Вот, наконец, донеслось пение и вдали показалось многолюдное шествие мужчин, женщин и детей. Во главе виден был священник, с чашей в руках, и множество хоругвей приветливо развевалось на свежем, утреннем ветре.
Гостей встретили с радостными криками и разместили на лугу, где посредине возвышался алтарь. Но скоро снова раздалось пение и затем с разных сторон стали подходить все новые и новые толпы богомольцев.
С минуты на минуту число прибывавших возрастало. Совершалось точно переселение народа, и в этой массе, свыше сорока тысяч, царил совершенный порядок.

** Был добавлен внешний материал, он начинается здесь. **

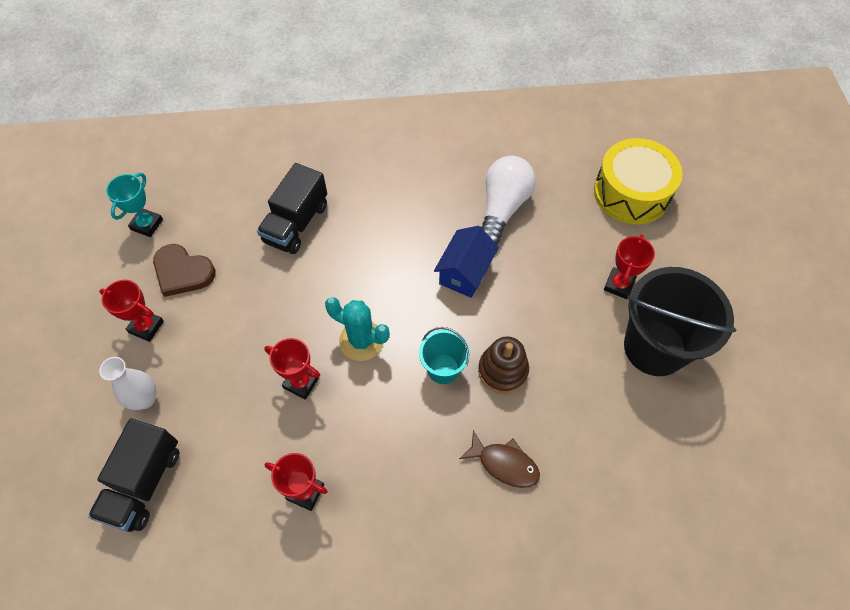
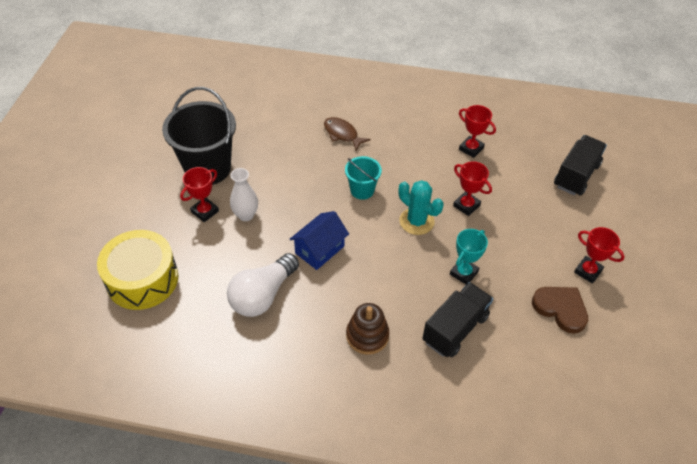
camera: 165 degrees left, 10 degrees down
(145, 399) = (582, 222): white vase -> white vase (246, 215)
(147, 224) = (600, 364): turquoise trophy -> turquoise trophy (464, 273)
(502, 370) = (320, 180): brown stacking toy -> brown stacking toy (367, 335)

В толпе преобладала крестьянская сермяга и незатейливое одеяние разного городского люда. Красные, грубые, трудовые руки-кормилицы, худые, угрюмые лица и та особая сутуловатость спины, которую налагает долгая, непосильная, работа, указывали, что какая-то неведомая сила оторвала этих людей от повседневной борьбы за хлеб насущный и неудержимо влекла сюда. Идея иной, лучшей жизни осенила их, отсюда – чувство превосходства, веры в себя и в свою силу, проглядывавшие в выражении лиц, в походке и движениях.
Народ собрался вокруг священников: одни с благоговением слушали проповедь, другие исповедовались, а иные причащались восторженно телом и кровью Господними.

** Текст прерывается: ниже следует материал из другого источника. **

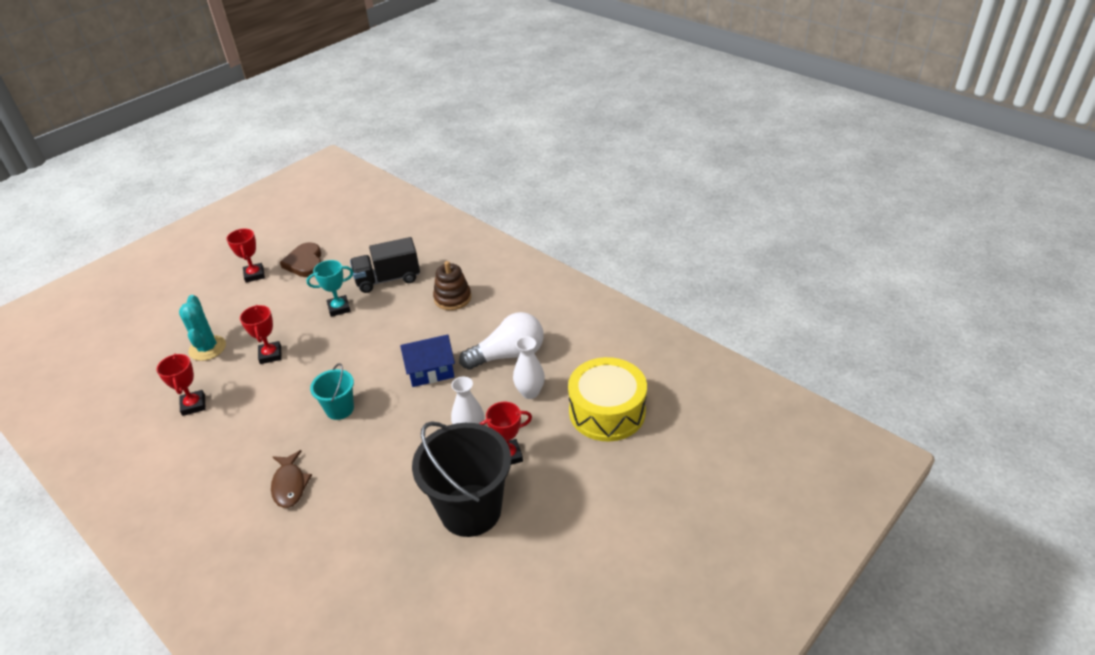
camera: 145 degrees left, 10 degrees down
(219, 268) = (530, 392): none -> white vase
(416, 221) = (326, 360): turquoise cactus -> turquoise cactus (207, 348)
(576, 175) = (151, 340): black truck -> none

По окончании богослужения, паломники расселись на траве, чтобы подкрепить свои силы принесенной из дому пищей и трогательное единодушие царило среди них, напоминая братские трапезы первых христиан. Все классы общества слились: рыцарь и крестьянин, по-приятельски, делились вином и дичиной; какая-нибудь знатная пани, в шелковом наряде, и горожанка, в неприхотливом платье и с простой холщевой повязкой на голове по-семейному, толковали про свое хозяйство и детей. На горе Таборе, действительно, все были братья и сестры. Теплое, дружеское общение и возвышенное религиозное чувство налагали печать чего-то невыразимо-грандиозного: порыв любви и веры объединял сердца и возвышал дух.
По окончании трапезы, все разбились на кружки; одни гуляли по лугу, другие, присев в сторонке, обсуждали между собой разные политические и религиозные, занимавшие их вопросы.
Со смерти Гуса, внутренние несогласие в Чехии уже не прекращались; возбуждение умов постоянно росло, особенно в течение последних месяцев, когда внезапная перемена в воззрениях короля, свойственная Вацлаву, совершилась не в пользу гуситов.
Городские советники Нового города, все гуситы, были заменены церковниками-фанатиками; захваченные „подобоями” церкви отданы католикам, а церковные дома – изгнанному духовенству. Со своей обычной нетерпимостью католический клир, полагая, что власть всецело в его руках, действовал вызывающе и разными притеснениями, да обидами возбудил народ против принятых мер, без того уже крайне не нравившихся населению. Раскаты народного гнева, – предвестники надвигавшейся бури, – слышались все яснее и яснее…
В многочисленной кучке, состоявшей, главным образом, из женщин, были Марга Находская и Анна из Троцнова; первая сидела с тремя своими детьми, а вторая стояла посредине образовавшегося круга, на большом, обросшем мхом камне, и говорила с увлечением.
Ее былая грация исчезла, округлость девичьих форм сменилась аскетической худобой, тощее лицо было бледно и в больших, темных глазах светилось фанатическое возбуждение. На ней было строгой простоты черное платье, белая, холщевая повязка сдерживала волосы; на тонкой стальной цепочке висела серебряная медаль, с изображением Гуса.
Анна подробно описывала смерть учителя.
– Так-то, сестры! Господь даровал мне милость быть свидетельницей последних минут мученика и видеть небесного посла, снизошедшего, по повелению Божьему, чтобы отнести душу блаженного Яна в обитель избранных. Да, но подобные преступления не остаются безнаказанными и убиение праведника вызывает на земле страшное возмездие. Будем же молиться и стоять за правду, останемся до самой смерти верными „чаше” и Евангелию, чтобы ангел-истребитель, посланный излить гнев Божий, миновал нас.
Лицо Анны раскраснелось, голос сделался необыкновенно глубок и звучен, а восторженный взгляд был устремлен на небо.